Healthy eating after a transplant is very important. Your diet and nutritional status play key roles
in helping the body heal and recover after transplant.
You will have fewer dietary restrictions than before your transplant, but you still may need to make some changes and ensure optimal nutrition. You will need to eat wholesome, nutritious, clean and preferably mostly home cooked food.
Your diet for the first few weeks (90 days) after transplant surgery must optimize your protein and calorie intake to help your body repair and heal, fight infection, build muscle and provide you with strength and energy that you need. This is especially important since it is during this period that you might experience loss of appetite, weight loss and may have an altered sense of taste. Your medical team will ensure that you are meeting your nutritional requirements and will calculate which nutritional supplements that will be incorporated into your diet to ensure that your needs are met.
Once your transplant is working well, your appetite and sense of taste will improve. Your medication (immunosuppressants and steroids) can cause increased appetite, hunger and cravings causing unwanted weight gain. Other side effects of your medication are also raised blood sugar, fluid retention, digestive upsets, raised cholesterol and triglyceride levels, fluid retention, increased muscle breakdown and loss of bone density. Your diet is important to counteract and manage these side effects.
Whichever phase you are in, work closely with your Dietitian to ensure that you are optimizing your nutritional intake which goes together with taking your medication correctly and an overall healthy lifestyle which includes keeping active, managing stress levels and getting enough rest and hydration.

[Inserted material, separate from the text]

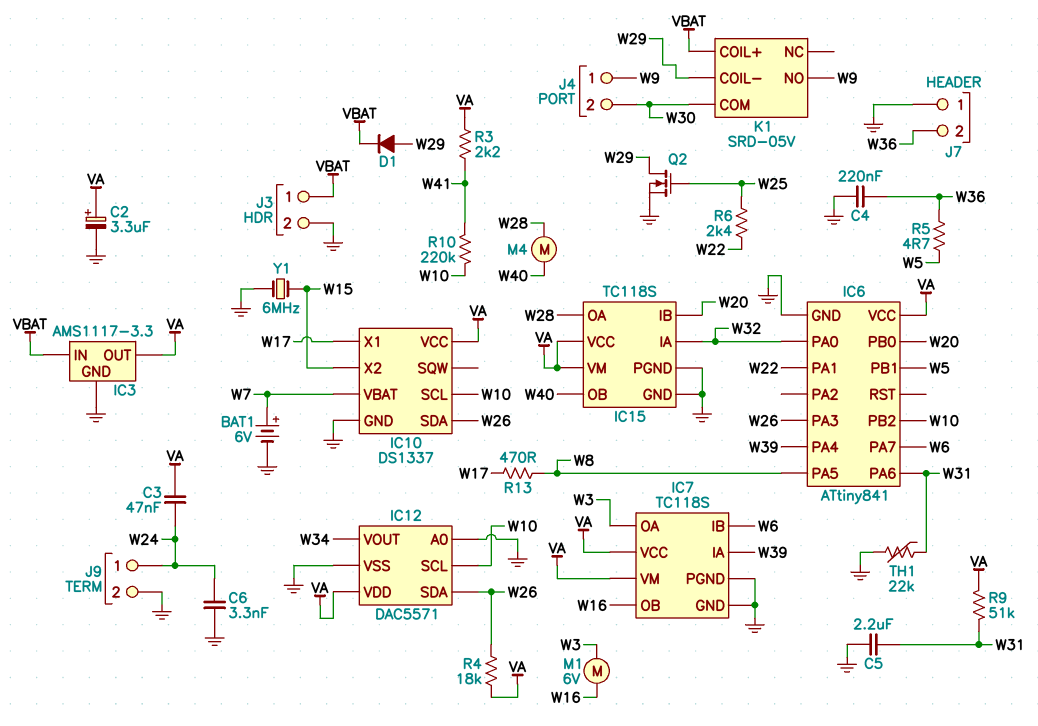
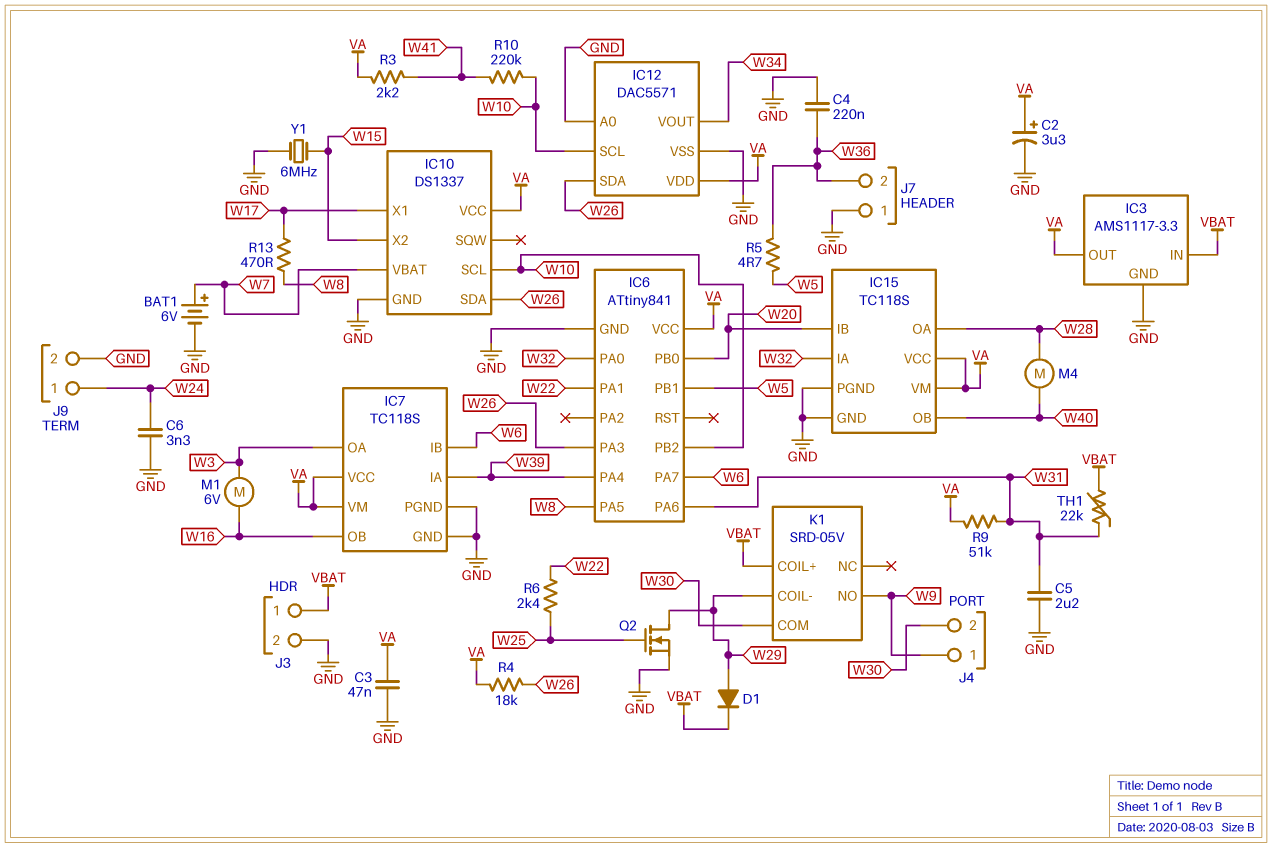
C3: 47nF (VA, W24) -> 47nF (GND, VA)
TH1: 22k (GND, W31) -> 22k (VBAT, W31)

Your dietary prescription will depend on information specific to you like your monitoring blood test results, your weight, sugar levels and any other symptoms that you might encounter. Your dietary prescription is also is never static but can keep changing to always suit you. Remember there is no ‘one diet that fits all’. Your diet should not be a source of stress or anxiety. Your diet should not only get you to your targets, but you should also be very comfortable with it and most important is to enjoy your food!